As the House of the Solitary Savior burned down, she was also arranging a program for the Holy Tabernacle AME Zion, a magnificent church of three thousand members where her group, the Gospelteers, was to sing later in the day. She knew it was the sin of pride, but Vivian no longer got any pleasure from singing at the House, as the members called it; it was something she did only because she knew that for singing there, God would make some small, positive notation beside her name in that book of His.

The House of the Solitary Savior had had but one pastor in its thirty years — a tall, gaunt man who made his living as a plumber’s helper. His wife, an elementary school teacher, was as tall and gaunt as her husband, so that anyone seeing the couple would have mistaken them for brother and sister. In all the time that Vivian had known the Reverend Wesley Saunders, the church had never had more than fifty members, despite the reverend’s boast that he preached more of God’s truth than any pastor in Washington.

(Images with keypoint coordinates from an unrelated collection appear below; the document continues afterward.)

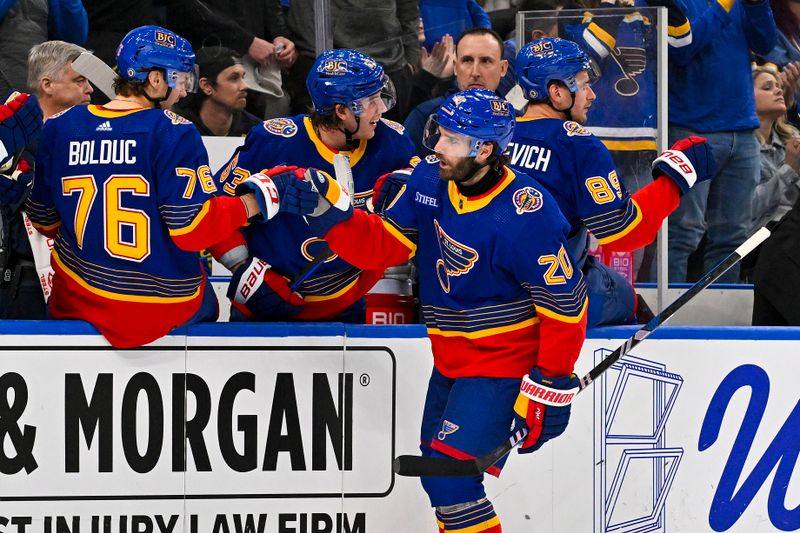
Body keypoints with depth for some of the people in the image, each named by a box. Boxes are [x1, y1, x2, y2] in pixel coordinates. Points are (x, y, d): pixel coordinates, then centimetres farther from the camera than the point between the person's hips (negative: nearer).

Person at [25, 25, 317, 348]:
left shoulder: (59, 128, -3)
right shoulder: (173, 133, -17)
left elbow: (44, 220, 5)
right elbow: (192, 228, -20)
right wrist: (261, 199, -10)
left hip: (75, 300, 3)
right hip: (161, 309, -3)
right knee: (204, 308, 30)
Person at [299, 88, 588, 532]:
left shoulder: (526, 215, -25)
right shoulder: (429, 183, -5)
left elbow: (563, 304, -20)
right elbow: (380, 247, -1)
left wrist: (550, 387, -17)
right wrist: (330, 211, -18)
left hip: (501, 367, -8)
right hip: (450, 361, 8)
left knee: (450, 478, -17)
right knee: (437, 474, 17)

About eleven o’clock she was dressed and ready to go. Ralph was in the easy chair in the living room, and that was undoubtedly where she would find him, drunk, combative, that night when she came home.

He said, “Paper say maybe some snow tonight, sugar.” He was a man who loved profoundly and he had not stopped looking at her since she came into the room. He watched her now as she put on her coat and considered herself in the mirror on the back of the hall closet door. She said, “If it does snow, them new snow tires’ll get a workout.” She turned to the side and considered herself in the mirror that way. He said, “You look real good today, sugar.” From the closet she took the slippers and gown she wore when singing. She turned her other side to the mirror. Finally, she leaned over him, put her finger an inch from her lightly rouged lips and touched it to his cheek. She said, “I’ll see you when I get back.” He said, “Okay, sugar. Be careful.”